# DIRECTIONS FOR THIS TASK
Print the whole listing below again, exactly as given.
*** Opening of INFORMATION PROVIDED ***
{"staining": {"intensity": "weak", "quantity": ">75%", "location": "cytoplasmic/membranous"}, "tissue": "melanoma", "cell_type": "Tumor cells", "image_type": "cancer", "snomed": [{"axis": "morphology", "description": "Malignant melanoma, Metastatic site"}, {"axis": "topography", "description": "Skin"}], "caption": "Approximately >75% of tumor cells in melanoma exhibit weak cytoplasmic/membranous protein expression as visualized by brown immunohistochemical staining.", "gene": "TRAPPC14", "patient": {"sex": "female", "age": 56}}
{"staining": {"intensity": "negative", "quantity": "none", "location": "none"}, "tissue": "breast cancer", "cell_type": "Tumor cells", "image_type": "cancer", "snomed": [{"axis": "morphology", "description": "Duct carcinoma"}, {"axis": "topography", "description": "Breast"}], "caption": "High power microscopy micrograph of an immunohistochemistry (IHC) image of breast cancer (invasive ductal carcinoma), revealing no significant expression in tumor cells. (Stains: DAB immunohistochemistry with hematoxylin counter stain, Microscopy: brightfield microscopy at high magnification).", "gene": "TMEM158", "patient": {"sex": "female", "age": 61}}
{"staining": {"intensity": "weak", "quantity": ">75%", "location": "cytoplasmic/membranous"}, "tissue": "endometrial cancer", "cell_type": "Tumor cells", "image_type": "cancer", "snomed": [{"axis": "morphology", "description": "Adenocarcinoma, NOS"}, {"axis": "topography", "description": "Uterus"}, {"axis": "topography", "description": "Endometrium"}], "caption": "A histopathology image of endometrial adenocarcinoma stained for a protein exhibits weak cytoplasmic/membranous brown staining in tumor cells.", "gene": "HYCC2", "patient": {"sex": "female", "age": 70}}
*** Close of INFORMATION PROVIDED ***
# TASK SOLUTION
{"staining": {"intensity": "weak", "quantity": ">75%", "location": "cytoplasmic/membranous"}, "tissue": "melanoma", "cell_type": "Tumor cells", "image_type": "cancer", "snomed": [{"axis": "morphology", "description": "Malignant melanoma, Metastatic site"}, {"axis": "topography", "description": "Skin"}], "caption": "Approximately >75% of tumor cells in melanoma exhibit weak cytoplasmic/membranous protein expression as visualized by brown immunohistochemical staining.", "gene": "TRAPPC14", "patient": {"sex": "female", "age": 56}}
{"staining": {"intensity": "negative", "quantity": "none", "location": "none"}, "tissue": "breast cancer", "cell_type": "Tumor cells", "image_type": "cancer", "snomed": [{"axis": "morphology", "description": "Duct carcinoma"}, {"axis": "topography", "description": "Breast"}], "caption": "High power microscopy micrograph of an immunohistochemistry (IHC) image of breast cancer (invasive ductal carcinoma), revealing no significant expression in tumor cells. (Stains: DAB immunohistochemistry with hematoxylin counter stain, Microscopy: brightfield microscopy at high magnification).", "gene": "TMEM158", "patient": {"sex": "female", "age": 61}}
{"staining": {"intensity": "weak", "quantity": ">75%", "location": "cytoplasmic/membranous"}, "tissue": "endometrial cancer", "cell_type": "Tumor cells", "image_type": "cancer", "snomed": [{"axis": "morphology", "description": "Adenocarcinoma, NOS"}, {"axis": "topography", "description": "Uterus"}, {"axis": "topography", "description": "Endometrium"}], "caption": "A histopathology image of endometrial adenocarcinoma stained for a protein exhibits weak cytoplasmic/membranous brown staining in tumor cells.", "gene": "HYCC2", "patient": {"sex": "female", "age": 70}}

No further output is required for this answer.